Single by The Crystal Method featuring Tom Morello, Ryan Maginn and DJ Swamp

from the album Tweekend
- Released: August 14, 2001
- Genre: Rap rock, electronic rock, big beat
- Length: 4:15
- Label: Geffen Records
- Songwriters: Scott Kirkland, Ken Jordan, Tom Morello, Ryan Maginn
- Producer: The Crystal Method

The Crystal Method featuring Tom Morello, Ryan Maginn and DJ Swamp singles chronology
| "Blowout" (2001) | "Name of the Game" (2001) | "Murder" (2001) |

Music video
- "Name of the Game" on YouTube

= Name of the Game (The Crystal Method song) =

"Name of the Game" is the first single from The Crystal Method's second studio album, Tweekend. Despite the popularity of the song, The Crystal Method almost never play it live. The track features guitars by Tom Morello, vocals by Ryan "Ryu" Maginn, and scratching by DJ Swamp; it also contains samples from "Calling All Freaks" (1974) by Tina Dixon. The song enjoyed mainstream success as well as remixes by popular artists.

==Music video==
The music video for the song (directed by Marcos Siega) features the exploits of the character Nosey, who is named so because his entire face is covered up by a giant nose. Scenes in the video depict Nosey participating in sports, breakdancing, and a relationship that falls apart quickly. He gets back to his friends to breakdance and they get to do some until the police arrive and arrest him for unknown reasons. At the end of the video, the words "to be continued ..." are shown.
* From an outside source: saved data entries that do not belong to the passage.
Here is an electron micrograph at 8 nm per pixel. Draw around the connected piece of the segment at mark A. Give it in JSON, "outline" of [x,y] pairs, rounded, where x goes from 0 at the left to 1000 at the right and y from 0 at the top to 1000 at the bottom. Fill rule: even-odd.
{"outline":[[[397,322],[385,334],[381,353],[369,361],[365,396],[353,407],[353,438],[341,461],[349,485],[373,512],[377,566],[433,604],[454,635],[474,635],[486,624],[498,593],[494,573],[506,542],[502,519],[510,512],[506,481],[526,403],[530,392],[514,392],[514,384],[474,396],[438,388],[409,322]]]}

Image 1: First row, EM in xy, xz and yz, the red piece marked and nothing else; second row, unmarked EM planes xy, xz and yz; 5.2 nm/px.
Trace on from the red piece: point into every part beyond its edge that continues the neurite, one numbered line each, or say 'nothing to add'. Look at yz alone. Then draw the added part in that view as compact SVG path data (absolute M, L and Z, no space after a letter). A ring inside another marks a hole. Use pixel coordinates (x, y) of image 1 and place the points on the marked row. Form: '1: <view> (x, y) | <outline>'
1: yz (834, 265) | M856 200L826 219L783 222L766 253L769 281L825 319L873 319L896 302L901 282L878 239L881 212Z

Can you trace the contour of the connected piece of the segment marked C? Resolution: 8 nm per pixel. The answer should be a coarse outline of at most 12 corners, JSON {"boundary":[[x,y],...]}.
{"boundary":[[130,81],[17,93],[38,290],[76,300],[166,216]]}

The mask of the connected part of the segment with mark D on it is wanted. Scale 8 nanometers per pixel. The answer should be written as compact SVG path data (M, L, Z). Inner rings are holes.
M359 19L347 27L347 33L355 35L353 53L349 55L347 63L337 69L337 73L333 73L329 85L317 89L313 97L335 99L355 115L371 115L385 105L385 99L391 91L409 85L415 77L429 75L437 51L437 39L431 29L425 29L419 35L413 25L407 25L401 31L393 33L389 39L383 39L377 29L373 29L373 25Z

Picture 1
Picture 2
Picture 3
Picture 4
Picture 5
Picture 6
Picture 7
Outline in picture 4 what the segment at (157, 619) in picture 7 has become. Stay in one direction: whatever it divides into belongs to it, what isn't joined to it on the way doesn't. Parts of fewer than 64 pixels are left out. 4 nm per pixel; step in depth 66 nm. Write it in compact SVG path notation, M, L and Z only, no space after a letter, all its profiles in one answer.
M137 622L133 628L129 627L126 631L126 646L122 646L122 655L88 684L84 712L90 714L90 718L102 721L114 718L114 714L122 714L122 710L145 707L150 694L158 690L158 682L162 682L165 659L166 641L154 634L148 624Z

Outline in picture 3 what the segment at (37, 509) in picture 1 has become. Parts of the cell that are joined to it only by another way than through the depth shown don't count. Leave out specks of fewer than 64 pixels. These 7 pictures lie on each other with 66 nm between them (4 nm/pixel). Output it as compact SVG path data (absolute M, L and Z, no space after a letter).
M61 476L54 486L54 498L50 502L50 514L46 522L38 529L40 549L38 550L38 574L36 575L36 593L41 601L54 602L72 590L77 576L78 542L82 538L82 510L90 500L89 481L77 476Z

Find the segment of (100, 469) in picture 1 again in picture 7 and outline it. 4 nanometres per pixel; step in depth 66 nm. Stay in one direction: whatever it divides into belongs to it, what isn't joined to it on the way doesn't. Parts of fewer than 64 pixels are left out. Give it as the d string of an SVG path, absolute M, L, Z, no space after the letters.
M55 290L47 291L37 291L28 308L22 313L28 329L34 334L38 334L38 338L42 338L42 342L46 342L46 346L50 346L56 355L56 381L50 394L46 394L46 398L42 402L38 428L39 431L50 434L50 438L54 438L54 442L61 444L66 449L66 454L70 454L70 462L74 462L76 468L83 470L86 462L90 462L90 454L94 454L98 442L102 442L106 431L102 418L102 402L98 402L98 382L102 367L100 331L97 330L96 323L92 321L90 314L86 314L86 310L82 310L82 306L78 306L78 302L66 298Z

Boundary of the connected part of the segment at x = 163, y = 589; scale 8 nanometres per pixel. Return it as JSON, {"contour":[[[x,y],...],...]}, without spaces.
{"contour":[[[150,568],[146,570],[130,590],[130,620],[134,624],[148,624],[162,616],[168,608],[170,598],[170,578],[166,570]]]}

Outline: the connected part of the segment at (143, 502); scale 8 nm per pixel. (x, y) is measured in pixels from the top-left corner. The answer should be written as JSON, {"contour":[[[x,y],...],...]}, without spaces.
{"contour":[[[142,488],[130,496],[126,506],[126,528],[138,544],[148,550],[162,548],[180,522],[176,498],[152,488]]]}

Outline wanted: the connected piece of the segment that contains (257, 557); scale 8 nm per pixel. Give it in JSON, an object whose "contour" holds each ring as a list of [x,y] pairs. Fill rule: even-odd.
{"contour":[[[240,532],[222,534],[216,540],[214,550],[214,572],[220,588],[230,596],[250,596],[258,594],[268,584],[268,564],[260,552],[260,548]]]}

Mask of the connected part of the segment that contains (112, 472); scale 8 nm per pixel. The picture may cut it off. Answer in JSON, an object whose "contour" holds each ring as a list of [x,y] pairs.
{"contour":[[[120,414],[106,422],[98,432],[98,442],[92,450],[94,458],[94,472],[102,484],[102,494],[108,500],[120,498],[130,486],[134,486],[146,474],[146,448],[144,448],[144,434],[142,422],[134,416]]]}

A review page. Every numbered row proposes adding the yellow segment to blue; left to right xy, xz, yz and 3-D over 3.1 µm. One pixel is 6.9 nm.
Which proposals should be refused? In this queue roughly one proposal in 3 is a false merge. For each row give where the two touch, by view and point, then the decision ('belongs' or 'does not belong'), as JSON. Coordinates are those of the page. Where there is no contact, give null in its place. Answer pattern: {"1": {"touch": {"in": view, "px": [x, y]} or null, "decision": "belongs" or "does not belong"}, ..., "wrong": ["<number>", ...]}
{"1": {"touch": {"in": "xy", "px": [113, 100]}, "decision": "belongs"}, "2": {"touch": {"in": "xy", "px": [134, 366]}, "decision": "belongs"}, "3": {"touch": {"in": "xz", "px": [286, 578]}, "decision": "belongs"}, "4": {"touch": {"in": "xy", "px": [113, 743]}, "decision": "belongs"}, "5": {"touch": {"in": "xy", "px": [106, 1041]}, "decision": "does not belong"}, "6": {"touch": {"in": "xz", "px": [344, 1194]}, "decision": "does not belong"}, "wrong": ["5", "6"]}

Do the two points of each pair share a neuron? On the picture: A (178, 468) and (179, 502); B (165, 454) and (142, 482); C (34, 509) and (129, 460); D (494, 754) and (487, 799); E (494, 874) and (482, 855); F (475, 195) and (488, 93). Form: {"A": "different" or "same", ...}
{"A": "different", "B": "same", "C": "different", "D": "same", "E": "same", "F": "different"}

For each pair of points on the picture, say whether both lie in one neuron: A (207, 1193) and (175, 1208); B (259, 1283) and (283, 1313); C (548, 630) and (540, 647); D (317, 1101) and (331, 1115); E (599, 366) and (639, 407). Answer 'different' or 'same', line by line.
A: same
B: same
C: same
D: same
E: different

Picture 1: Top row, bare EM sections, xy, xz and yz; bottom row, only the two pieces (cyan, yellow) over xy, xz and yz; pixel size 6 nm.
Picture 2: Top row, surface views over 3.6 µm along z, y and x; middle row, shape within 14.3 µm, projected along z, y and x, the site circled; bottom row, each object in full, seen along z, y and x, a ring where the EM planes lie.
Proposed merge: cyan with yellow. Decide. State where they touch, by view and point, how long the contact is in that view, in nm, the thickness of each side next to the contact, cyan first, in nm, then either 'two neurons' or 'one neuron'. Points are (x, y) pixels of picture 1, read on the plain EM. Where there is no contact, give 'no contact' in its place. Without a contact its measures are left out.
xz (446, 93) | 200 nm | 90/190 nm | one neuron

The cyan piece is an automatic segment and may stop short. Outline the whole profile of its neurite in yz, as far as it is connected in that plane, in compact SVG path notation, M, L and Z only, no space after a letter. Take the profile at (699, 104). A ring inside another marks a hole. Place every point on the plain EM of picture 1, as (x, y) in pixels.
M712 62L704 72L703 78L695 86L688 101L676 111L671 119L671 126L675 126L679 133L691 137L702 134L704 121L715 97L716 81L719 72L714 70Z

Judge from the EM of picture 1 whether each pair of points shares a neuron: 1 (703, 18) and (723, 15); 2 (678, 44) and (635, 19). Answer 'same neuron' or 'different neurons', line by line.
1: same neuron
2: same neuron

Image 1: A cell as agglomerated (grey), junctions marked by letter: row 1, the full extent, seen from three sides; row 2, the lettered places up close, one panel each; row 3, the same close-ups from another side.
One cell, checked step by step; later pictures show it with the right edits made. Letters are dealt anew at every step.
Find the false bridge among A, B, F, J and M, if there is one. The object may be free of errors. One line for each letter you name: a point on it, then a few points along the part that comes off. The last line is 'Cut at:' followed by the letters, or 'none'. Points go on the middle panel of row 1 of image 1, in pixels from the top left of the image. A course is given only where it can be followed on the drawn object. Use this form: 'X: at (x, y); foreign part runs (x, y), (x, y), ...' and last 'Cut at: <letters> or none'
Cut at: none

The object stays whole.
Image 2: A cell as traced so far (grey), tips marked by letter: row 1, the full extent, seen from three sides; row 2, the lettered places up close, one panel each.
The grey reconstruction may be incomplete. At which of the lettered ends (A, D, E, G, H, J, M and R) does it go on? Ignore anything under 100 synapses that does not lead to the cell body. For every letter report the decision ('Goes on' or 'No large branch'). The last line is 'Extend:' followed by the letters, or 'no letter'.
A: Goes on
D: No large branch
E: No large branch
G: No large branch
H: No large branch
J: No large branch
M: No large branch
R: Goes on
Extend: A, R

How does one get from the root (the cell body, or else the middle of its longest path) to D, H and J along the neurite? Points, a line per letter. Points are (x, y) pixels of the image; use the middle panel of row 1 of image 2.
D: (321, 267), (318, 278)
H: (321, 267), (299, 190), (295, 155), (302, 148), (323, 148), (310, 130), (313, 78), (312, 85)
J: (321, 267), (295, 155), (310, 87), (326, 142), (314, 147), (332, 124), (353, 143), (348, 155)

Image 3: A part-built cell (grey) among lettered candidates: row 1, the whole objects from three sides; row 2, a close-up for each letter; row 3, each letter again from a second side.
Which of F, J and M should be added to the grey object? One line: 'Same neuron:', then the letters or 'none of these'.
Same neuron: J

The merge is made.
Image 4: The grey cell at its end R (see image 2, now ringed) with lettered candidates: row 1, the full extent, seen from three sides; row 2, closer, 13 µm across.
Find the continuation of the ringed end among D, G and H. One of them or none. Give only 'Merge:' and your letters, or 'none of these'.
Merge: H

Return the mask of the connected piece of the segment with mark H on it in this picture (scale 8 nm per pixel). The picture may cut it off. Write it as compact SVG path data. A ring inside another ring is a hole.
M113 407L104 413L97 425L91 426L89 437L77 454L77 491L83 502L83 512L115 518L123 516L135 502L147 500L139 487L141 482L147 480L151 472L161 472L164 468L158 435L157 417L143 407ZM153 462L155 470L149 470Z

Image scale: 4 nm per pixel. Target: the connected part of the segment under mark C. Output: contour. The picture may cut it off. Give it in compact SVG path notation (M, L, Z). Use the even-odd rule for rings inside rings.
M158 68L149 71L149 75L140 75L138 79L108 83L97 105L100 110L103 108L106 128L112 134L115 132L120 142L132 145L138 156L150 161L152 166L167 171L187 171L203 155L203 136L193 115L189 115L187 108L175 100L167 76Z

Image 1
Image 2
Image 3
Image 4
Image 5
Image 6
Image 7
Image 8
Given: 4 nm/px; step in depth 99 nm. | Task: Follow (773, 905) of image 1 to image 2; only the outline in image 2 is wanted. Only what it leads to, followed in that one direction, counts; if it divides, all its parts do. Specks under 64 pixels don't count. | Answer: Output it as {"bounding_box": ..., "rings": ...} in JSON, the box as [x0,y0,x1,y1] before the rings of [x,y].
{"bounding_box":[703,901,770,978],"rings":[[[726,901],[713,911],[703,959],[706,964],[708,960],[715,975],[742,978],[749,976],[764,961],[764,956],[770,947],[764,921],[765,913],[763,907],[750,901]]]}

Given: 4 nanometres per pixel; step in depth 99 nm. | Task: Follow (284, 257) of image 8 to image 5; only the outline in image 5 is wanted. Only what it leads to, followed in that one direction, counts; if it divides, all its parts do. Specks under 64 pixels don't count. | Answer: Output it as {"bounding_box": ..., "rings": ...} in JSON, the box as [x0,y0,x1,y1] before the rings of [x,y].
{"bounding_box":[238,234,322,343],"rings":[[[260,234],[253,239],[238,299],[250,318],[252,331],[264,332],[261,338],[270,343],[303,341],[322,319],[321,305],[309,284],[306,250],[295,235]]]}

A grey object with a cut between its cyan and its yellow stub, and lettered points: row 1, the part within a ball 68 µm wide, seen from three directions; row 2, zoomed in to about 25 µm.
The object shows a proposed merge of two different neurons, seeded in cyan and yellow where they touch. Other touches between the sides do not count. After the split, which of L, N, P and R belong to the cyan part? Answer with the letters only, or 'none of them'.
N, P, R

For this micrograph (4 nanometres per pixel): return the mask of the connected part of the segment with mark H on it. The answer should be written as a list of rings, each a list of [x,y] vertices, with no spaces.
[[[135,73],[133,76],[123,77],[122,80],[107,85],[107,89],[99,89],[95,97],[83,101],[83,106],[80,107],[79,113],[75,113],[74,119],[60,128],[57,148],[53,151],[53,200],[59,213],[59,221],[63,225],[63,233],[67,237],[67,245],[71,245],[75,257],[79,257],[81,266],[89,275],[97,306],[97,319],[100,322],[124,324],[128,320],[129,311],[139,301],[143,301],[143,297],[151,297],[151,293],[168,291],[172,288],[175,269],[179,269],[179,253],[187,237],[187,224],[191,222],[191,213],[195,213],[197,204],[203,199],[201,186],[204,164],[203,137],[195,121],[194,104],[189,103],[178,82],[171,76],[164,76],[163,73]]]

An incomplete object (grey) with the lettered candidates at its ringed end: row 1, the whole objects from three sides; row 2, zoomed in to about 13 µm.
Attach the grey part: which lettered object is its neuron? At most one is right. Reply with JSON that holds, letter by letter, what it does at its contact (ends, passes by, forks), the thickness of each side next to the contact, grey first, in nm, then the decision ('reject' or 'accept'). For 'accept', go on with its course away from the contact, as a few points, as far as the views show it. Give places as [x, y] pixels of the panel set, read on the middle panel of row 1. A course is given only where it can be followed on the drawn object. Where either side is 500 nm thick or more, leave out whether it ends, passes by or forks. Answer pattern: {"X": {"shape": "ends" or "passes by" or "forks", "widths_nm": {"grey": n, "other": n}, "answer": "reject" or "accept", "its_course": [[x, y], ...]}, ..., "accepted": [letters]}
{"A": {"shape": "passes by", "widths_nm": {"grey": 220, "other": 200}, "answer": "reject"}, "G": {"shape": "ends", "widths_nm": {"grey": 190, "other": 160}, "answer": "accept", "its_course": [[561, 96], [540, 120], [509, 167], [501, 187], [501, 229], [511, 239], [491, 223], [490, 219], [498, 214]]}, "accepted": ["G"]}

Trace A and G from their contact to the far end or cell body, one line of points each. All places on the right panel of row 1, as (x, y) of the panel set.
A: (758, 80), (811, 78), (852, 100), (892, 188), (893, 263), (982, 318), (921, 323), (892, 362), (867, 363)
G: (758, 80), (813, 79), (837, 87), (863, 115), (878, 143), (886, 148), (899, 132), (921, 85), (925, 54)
However, no known continuation of the "Nosey" story has yet to be produced.

== Track listing ==
CD
1. Radio Edit
2. Album Version
3. Instrumental

Vinyl
1. Eric Kupper's Deep Pump Mix
2. Hybrid's Blackout In L.A. Mix

Vinyl promo
1. Eric Kupper's Electrosphere Mix
2. Hybrid's L.A. Blackout Mix

==In popular culture==
To date, the song has been featured in numerous different forms of media, including:
- Used in the 2001 Malcolm in the Middle episode "Charity"
- Used in the soundtrack for the film adaptation Resident Evil
- Used in one of the climactic scenes in the 2002 film Blade II and its 2004 sequel Blade: Trinity
- The 2002 film Half Past Dead
- The 2002 film Ballistic: Ecks vs. Sever
- Used for the intro and ending credits of the 2002 video game Tom Clancy's Splinter Cell.
- Playable in PS2 and Xbox versions of 2004 video rhythm game Pump It Up Exceed.
- Used in the 2004 indie film Chicago Boricua
- Episodes of Dark Angel
- Episodes of NCIS
- The 2004 unaired pilot for the TV series Fearless, starring Rachael Leigh Cook
- Played in the trailer for the 2007 film Live Free or Die Hard
- Intro music used by The Amazing Johnathan for some live performances
- In 2006 Hummer ads
- The 2008 film Drillbit Taylor
- The Crystal Method remixed "Name of the Game" for the 2008 film, Tropic Thunder. The remix, called "The Crystal Method's Big Ass T.T. Mix", is similar to the original, with samples of the character's voices included in the track. The track was played in the film, though the character's voice samples were taken out. The full remix is played during the credits.